Using OAuth2 for Securing the Oracle Health Insurance Application’s RESTful services

Oracle Health Insurance application’s RESTful services support OAuth2 tokens. In that case the application validates and / or introspects OAuth2 access tokens that are sent as Bearer tokens in the HTTP Authorization header. Oracle Health Insurance applications do not support sending an access token as request parameter.

If the token is valid and a user can be identified from it the request is allowed; otherwise an HTTP 404 Unauthorized response is returned. Processing the request is subject to authorization verification.

The following ways of OAuth2 access token validation are currently supported:

  • JWKSET: OAuth2 access tokens are validated by the resource server. Assuming the token is a JWT, validates it against a JSON Web Key (JWK) Set as defined by RFC 7517. The source of the JWK Set is an endpoint exposed by an OAuth2 authorization server.

  • OAUTH2_ENDPOINT: validates the token using an OAuth2 authorization server’s token introspection endpoint as defined by RFC 7662.

By default, Oracle Health Insurance applications validate OAuth2 access tokens against a JWK Set.

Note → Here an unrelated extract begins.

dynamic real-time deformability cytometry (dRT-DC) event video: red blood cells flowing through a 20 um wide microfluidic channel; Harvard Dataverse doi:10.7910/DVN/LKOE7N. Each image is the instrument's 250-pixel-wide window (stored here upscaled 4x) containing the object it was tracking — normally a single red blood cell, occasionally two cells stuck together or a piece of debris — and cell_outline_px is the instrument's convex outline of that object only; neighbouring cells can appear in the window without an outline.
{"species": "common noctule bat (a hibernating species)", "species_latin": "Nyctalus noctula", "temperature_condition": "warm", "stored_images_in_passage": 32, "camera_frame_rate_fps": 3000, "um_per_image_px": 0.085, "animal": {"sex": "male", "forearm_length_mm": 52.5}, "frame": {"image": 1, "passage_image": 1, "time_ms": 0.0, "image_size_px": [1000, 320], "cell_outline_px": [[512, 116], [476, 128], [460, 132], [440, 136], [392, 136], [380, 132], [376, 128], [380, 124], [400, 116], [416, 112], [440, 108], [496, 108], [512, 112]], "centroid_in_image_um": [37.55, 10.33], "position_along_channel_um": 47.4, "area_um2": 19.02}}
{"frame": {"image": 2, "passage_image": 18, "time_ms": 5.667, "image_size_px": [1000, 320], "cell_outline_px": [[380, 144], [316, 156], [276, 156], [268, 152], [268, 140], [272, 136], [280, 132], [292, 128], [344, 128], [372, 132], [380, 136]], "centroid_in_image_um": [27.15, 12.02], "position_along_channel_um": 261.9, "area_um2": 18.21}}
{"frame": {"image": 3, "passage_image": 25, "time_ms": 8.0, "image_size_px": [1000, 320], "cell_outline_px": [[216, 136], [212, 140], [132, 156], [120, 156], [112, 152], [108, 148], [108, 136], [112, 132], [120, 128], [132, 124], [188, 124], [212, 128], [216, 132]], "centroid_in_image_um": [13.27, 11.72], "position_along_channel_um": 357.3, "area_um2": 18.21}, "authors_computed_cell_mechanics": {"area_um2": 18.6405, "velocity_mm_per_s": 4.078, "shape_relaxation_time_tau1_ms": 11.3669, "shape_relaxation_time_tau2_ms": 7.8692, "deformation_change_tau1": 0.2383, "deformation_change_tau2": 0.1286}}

Configuring for JWK Set Based Token Validation

In case the OAuth2 Authorization Server exposes a JWK Set endpoint configure that URL as value for system property ohi.oauth.jwk.set.url. Note that the endpoint must implement the JWK Set as defined by RFC 7517.

The value for property ohi.oauth.jwt.userid.claim specifies the claim in the JWT that can be used to identify the user for which the OAuth2 access token was created. Default value: sub.

Configuring for RFC 7662 Endpoint Based Token Validation

To validate an OAuth2 access token using an Authorization Server’s RFC 7662 token introspection endpoint set property ohi.oauth.token.validation.method to value "OAUTH2_ENDPOINT". Set the value for the URL of the token validation or introspection endpoint as the value for system property ohi.oauth.token.introspection.endpoint.url.

It is assumed that the endpoint supports Basic Authentication. The Basic Authentication credentials used by the Oracle Health Insurance application are identified by the Client ID that is configured as property ohi.oauth.token.introspection.endpoint.client_id. The password credential for that needs to be configured using the Credential Management resource.